#### PASSAGE SHOWN

....

Jeffrey Anhalt said that his son has no history of fainting or feeling light-headed, nor has he shown any signs associated with cardiac dysfunction. Dr. Anhalt also said that, at the moment his son collapsed, he suffered from either ventricular fibrillation or ventricular tachycardia. In either case, it’s a shockable rhythm that does not pump enough blood to support normal function.
Jeffrey Anhalt added that Luke does not have hypertrophic cardiomyopathy (enlarged heart), in which you’ll see a thickened heart wall that causes a problem, nor does he have an enlarged ventricle.
In two of the more notable and tragic cases in West Michigan in recent memory, Grandville hockey player Ryan Fischer and Fennville basketball player Wes Leonard both died and it was later discovered that they had enlarged hearts. Their respective causes of death were different, however. Fischer, 17, died of hypertrophic cardiomyopathy, while Leonard, 16, had an enlarged heart caused by ARVC (arrhythmogenic right ventricular cardiomyopathy).

....

#### PROMPT 1
In the passage on the athletes' heart conditions, what caused Wes Leonard's enlarged heart?
#### PROMPT 2
List every place name that appears in the passage on the athletes' heart conditions.
#### PROMPT 3
Reproduce the part of the passage on the athletes' heart conditions that opens with the words containing "Jeffrey Anhalt said" and closes with "support normal function.".

....

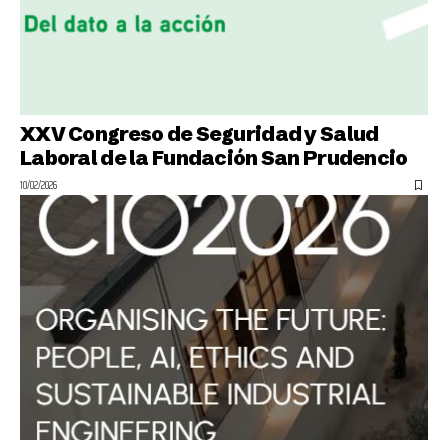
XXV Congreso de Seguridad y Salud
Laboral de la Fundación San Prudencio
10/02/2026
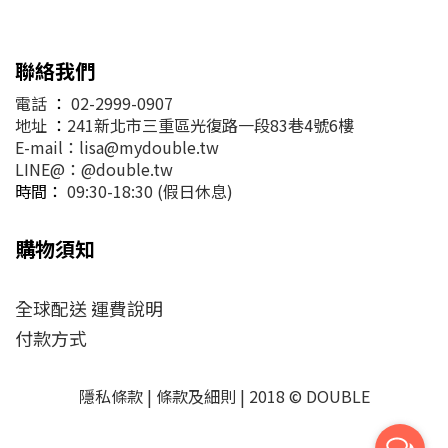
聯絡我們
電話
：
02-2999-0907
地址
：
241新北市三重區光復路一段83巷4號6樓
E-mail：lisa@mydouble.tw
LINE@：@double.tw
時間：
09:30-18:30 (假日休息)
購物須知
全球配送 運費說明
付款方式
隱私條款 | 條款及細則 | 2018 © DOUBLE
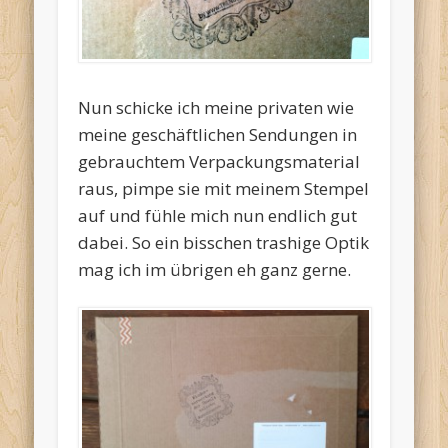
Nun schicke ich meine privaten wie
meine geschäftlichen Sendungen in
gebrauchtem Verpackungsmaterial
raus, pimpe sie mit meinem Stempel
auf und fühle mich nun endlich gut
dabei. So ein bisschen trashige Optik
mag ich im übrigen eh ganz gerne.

....

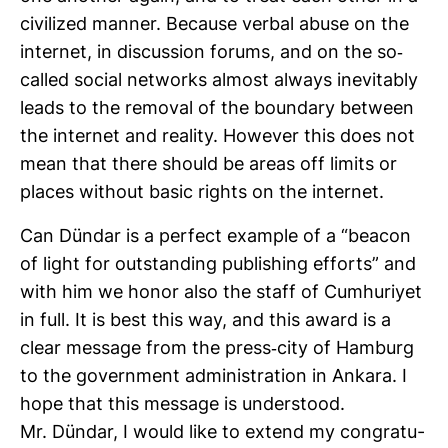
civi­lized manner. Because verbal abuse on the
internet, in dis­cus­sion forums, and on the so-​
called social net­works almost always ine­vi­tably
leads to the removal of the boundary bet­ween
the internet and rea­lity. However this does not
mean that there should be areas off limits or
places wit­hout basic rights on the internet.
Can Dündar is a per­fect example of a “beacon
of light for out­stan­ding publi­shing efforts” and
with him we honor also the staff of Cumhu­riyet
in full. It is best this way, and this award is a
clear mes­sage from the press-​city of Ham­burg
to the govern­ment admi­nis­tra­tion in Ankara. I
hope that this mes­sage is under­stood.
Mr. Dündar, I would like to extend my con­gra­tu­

....

#### EXPECTED OUTPUT 1
ARVC (arrhythmogenic right ventricular cardiomyopathy).

#### EXPECTED OUTPUT 2
West Michigan, Grandville, Fennville

#### EXPECTED OUTPUT 3
Jeffrey Anhalt said that his son has no history of fainting or feeling light-headed, nor has he shown any signs associated with cardiac dysfunction. Dr. Anhalt also said that, at the moment his son collapsed, he suffered from either ventricular fibrillation or ventricular tachycardia. In either case, it’s a shockable rhythm that does not pump enough blood to support normal function.